Improving quantum walk metrology with split-step quantum walk

TL;DR

This paper demonstrates that split-step quantum walk (SSQW) can significantly enhance quantum metrology, achieving the quantum Cramér-Rao bound in multiparameter estimation without requiring entangled initial states, thanks to its tunable parameters and topological features.

Contribution

It introduces a novel estimation scheme using SSQW that surpasses ordinary quantum walks in precision, leveraging topological properties and parameter tuning without entanglement.

Findings

SSQW can reach the quantum Cramér-Rao bound in multiparameter estimation.

SSQW outperforms ordinary quantum walks in achievable precision.
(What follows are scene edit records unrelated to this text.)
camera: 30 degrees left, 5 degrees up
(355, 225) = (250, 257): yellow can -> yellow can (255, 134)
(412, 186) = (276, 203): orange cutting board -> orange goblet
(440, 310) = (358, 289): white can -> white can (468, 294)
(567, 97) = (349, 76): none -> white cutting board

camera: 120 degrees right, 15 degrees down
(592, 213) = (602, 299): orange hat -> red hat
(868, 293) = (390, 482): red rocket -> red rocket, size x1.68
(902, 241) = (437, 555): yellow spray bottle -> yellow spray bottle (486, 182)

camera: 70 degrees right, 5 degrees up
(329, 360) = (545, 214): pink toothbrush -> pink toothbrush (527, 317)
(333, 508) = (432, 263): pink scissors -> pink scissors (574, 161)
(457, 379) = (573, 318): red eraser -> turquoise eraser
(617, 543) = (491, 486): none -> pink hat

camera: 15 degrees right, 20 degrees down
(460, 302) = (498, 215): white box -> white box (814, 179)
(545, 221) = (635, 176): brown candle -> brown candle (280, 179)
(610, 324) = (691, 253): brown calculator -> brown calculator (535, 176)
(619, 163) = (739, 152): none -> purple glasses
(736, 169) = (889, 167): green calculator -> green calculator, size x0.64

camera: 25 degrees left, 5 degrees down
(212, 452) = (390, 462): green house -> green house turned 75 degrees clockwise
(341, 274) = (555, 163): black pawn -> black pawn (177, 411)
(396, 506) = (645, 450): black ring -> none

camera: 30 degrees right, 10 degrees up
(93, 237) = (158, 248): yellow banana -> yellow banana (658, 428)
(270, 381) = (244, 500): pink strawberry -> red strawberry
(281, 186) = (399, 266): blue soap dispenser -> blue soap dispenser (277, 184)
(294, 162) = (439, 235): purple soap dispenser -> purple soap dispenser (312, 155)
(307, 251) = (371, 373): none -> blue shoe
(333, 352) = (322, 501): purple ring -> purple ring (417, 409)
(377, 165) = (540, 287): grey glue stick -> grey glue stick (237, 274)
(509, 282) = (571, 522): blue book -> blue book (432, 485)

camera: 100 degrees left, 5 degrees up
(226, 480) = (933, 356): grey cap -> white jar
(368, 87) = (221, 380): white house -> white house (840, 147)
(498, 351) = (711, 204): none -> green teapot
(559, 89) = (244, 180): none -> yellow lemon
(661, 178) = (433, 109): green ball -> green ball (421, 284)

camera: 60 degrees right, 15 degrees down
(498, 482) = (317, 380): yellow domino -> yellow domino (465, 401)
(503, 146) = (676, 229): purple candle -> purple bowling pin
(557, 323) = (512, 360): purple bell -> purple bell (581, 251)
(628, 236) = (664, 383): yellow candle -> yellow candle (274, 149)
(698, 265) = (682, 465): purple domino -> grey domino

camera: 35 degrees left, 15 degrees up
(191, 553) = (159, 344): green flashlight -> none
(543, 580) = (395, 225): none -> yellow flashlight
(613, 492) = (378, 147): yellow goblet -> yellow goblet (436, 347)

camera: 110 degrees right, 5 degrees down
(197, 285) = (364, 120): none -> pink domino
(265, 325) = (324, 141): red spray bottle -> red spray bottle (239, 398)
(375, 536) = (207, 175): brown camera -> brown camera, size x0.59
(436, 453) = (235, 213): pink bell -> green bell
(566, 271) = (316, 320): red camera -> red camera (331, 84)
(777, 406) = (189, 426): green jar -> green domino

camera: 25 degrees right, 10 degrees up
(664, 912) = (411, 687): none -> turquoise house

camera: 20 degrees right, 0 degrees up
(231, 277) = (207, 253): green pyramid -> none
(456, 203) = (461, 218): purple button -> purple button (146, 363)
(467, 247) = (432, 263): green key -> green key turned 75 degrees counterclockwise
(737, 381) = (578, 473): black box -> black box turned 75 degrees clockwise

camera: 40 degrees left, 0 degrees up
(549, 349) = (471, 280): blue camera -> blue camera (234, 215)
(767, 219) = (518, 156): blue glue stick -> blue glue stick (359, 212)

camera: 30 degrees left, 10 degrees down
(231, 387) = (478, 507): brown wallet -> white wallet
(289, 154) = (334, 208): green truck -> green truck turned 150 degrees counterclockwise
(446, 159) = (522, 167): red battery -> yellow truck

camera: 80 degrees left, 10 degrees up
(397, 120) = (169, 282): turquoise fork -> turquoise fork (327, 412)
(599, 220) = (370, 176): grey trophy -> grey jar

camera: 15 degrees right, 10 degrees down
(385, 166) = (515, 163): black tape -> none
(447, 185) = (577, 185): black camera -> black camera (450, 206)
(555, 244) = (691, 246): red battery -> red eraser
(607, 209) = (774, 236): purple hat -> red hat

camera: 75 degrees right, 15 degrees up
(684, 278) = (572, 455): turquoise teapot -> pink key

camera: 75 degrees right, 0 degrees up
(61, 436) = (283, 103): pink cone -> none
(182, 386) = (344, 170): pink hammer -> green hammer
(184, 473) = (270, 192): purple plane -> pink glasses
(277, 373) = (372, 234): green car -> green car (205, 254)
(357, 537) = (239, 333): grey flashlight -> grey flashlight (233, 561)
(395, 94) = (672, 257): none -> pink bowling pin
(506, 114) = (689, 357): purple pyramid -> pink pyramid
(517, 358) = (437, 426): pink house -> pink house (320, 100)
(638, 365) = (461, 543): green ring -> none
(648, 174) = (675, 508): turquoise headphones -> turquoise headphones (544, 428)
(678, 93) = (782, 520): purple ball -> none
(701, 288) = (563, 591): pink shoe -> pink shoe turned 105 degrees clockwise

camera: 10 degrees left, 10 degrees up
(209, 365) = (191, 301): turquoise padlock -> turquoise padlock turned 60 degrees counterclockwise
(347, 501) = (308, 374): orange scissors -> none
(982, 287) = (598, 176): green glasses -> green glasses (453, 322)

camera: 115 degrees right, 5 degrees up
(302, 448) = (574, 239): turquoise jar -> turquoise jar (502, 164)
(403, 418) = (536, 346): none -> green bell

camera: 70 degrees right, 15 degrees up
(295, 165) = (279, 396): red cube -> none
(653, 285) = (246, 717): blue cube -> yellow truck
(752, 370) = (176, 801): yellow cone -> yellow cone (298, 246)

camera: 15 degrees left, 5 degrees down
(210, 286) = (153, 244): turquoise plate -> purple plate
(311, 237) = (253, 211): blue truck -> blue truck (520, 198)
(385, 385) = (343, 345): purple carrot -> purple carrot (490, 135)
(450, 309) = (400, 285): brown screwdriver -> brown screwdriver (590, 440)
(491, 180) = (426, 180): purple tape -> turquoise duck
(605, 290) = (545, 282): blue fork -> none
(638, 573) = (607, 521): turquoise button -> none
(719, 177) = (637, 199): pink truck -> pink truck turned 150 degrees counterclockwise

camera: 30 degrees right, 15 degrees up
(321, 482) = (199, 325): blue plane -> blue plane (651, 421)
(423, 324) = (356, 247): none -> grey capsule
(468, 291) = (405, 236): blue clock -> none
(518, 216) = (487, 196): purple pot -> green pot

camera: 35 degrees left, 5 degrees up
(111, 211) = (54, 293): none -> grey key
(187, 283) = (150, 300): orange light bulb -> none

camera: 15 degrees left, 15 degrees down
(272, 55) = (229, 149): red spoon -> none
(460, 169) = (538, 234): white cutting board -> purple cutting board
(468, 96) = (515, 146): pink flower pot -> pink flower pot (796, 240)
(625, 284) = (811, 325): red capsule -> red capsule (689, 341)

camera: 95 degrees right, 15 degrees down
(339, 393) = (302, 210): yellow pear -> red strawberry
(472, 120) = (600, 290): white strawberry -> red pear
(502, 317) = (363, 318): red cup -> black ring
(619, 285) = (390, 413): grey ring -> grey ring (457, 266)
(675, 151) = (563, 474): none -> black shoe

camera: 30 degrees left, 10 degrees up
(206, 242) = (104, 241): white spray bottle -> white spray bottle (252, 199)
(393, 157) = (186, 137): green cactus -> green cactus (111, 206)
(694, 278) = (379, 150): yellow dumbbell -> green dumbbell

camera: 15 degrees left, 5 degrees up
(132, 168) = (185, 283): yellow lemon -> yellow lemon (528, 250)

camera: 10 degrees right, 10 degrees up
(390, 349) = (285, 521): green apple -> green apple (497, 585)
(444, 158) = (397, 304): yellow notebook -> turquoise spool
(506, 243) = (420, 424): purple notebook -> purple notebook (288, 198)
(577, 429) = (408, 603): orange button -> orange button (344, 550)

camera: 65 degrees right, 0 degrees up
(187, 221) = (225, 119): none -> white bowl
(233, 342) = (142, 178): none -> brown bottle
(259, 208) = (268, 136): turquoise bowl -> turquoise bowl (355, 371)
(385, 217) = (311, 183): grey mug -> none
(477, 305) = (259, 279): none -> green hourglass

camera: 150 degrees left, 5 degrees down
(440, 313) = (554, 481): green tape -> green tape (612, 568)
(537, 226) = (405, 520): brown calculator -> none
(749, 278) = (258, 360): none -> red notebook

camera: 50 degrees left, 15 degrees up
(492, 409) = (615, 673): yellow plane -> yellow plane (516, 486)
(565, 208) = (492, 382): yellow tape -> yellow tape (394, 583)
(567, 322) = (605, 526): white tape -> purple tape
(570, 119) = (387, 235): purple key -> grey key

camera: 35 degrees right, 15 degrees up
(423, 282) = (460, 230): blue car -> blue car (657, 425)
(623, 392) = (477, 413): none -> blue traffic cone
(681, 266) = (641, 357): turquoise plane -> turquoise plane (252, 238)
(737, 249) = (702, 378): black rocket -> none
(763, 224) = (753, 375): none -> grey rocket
Tuning the extra parameter in SSQW enhances estimation accuracy.

Abstract

A new estimation scheme based on the split-step quantum walk (SSQW) revealed that by just setting a single parameter, SSQW can potentially achieve quantum Crame\'r-Rao bound in multiparameter estimation. This parameter even does not involve the parameterization but the initial state and unlike ordinary Quantum walk (OQW) there is no necessity for an entangled initial states or even a parameter dependent initial state. The rigorous analytic equations derived in this study revealed that SSQW surpasses OQW in achievable precision of multiparameter estimation in almost all possible scenarios. Furthermore, in single parameter estimation, the extra parameter can be used to tune the dynamics of the walk in such a way to enhance the precision of the estimation through maximizing the elements of quantum Fisher information matrix. The results of this study indicate that SSQW can remarkably improve the estimation schemes through its rich topological properties.